S’IL T’ECOUTE, TU AS GAGNE TON FRERE
23 ème Dimanche du Temps Ordinaire – A
TEXTES : Ez 33, 7-9 ; Ps 94 (95), 1-2, 6-7ab, 7d-8a.9 ; Rom 13, 8-10 ; Mt 18, 15-20.
Photo: Mgr Fansaka distribue le Nouveau Testament en Kiyaka (RD Congo)
Bien aimés dans le Christ Jésus, en 23ème dimanche les textes liturgiques nous enseignent sur la notion du mot « frère » comme membre de la communauté. Ces textes sont riches en couleurs : « Si tu n’avertis pas le méchant, c’est à toi que je demanderai compte de son sang » ; « Aujourd’hui, ne fermez pas votre cœur, mais écoutez la voix du Seigneur » ; « Celui qui aime les autres a pleinement accompli la Loi » et enfin « S’il t’écoute, tu as gagné ton frère ». En fait en Mt, il nous semble pour la première fois cet usage du mot frère. Il faut noter que ce texte est à la suite de la parabole de la brebis égarée, qui se termine par la phrase : « Ainsi votre Père ne veut pas que l’un de ces petits soit perdu », l’humilité nécessaire pour se soucier des plus petits (Mt 18,1-14).
En réalité, ce que nous raconte l’évangile d’aujourd’hui c’est ce qui était pratiqué dans la communauté de Mt. Il s’agit de pratiques qui avaient déjà lieu à la synagogue. Dans cet évangile, la préoccupation de la vie intérieure de la communauté (Église) est très pertinente. L’Évangile nous avertit qu’il ne fait pas partie d’une communauté de parfaits mais d’une communauté de frères/sœurs, qui reconnaissent leurs limites et ont besoin du soutien des autres pour surmonter leurs échecs. Les conflits, les confrontations, les difficultés peuvent surgir à tout moment, mais l’important est d’être prêts à les surmonter sans violence, dans le dialogue, l’écoute, le pardon, la correction fraternelle et la réconciliation sacramentelle.
Bien aimés dans le Christ Jésus,« Si ton frère a commis un péché contre toi » (Mt 18,15-16) : nous ne devons pas comprendre avec le concept de péché que nous avons aujourd’hui.

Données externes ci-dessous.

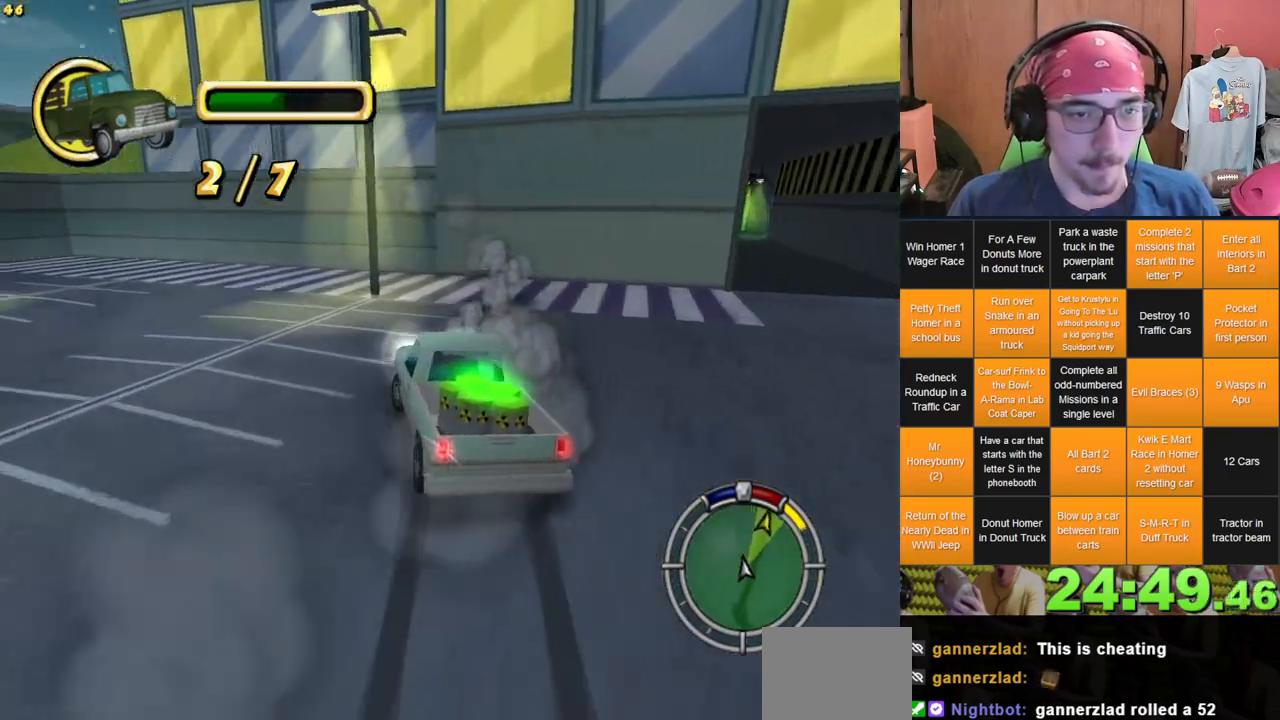
{"dt_ms": 500, "buttons": ["L2"], "left_stick": "center", "right_stick": "center", "events": [[483, "left_stick", "center"]]}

La pratique pénitentielle des premiers siècles s’est déroulée uniquement autour des péchés contre la communauté, l’attitude personnelle vis-à-vis de Dieu n’était pas prise en compte et jugée mais le préjudice causé à la communauté. La réponse de la communauté ne jugerait pas de la situation personnelle de celui qui a péché mais des dommages qu’elle a causés à la communauté, qui doit veiller au bien de tous ses membres.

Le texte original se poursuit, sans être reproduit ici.